Every line from the one with "[262,285,440,299] [575,70,822,84] [575,90,871,104]" to the one with "(738, 172) none", including those two, is to be copied exactly; all other lines of the entries below are left out.

----- INPUT RECORDS

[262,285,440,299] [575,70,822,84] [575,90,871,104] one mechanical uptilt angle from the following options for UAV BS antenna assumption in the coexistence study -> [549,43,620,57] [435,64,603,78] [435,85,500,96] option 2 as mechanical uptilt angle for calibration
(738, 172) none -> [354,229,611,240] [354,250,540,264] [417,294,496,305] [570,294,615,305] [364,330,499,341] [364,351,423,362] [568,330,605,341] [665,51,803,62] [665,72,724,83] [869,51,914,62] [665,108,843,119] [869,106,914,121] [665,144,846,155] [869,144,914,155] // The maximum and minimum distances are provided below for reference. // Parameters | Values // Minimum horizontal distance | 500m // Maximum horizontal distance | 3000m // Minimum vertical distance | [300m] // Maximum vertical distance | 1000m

----------
----- INPUT RECORDS

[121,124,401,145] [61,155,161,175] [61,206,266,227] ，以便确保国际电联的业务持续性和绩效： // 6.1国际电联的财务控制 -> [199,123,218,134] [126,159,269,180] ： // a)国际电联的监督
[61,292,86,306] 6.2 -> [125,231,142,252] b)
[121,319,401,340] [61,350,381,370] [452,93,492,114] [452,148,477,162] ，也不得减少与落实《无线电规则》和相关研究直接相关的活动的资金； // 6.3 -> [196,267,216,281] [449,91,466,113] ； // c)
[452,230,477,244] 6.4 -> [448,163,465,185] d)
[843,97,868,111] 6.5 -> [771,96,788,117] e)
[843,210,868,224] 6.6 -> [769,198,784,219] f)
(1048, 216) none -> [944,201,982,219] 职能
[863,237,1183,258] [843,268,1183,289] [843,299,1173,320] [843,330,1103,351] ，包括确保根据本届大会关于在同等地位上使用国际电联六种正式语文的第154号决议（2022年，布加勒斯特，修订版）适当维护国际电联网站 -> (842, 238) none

----------

RESPONSE TO THE TASK>
[262,285,440,299] [575,70,822,84] [575,90,871,104] one mechanical uptilt angle from the following options for UAV BS antenna assumption in the coexistence study -> [549,43,620,57] [435,64,603,78] [435,85,500,96] option 2 as mechanical uptilt angle for calibration
(738, 172) none -> [354,229,611,240] [354,250,540,264] [417,294,496,305] [570,294,615,305] [364,330,499,341] [364,351,423,362] [568,330,605,341] [665,51,803,62] [665,72,724,83] [869,51,914,62] [665,108,843,119] [869,106,914,121] [665,144,846,155] [869,144,914,155] // The maximum and minimum distances are provided below for reference. // Parameters | Values // Minimum horizontal distance | 500m // Maximum horizontal distance | 3000m // Minimum vertical distance | [300m] // Maximum vertical distance | 1000m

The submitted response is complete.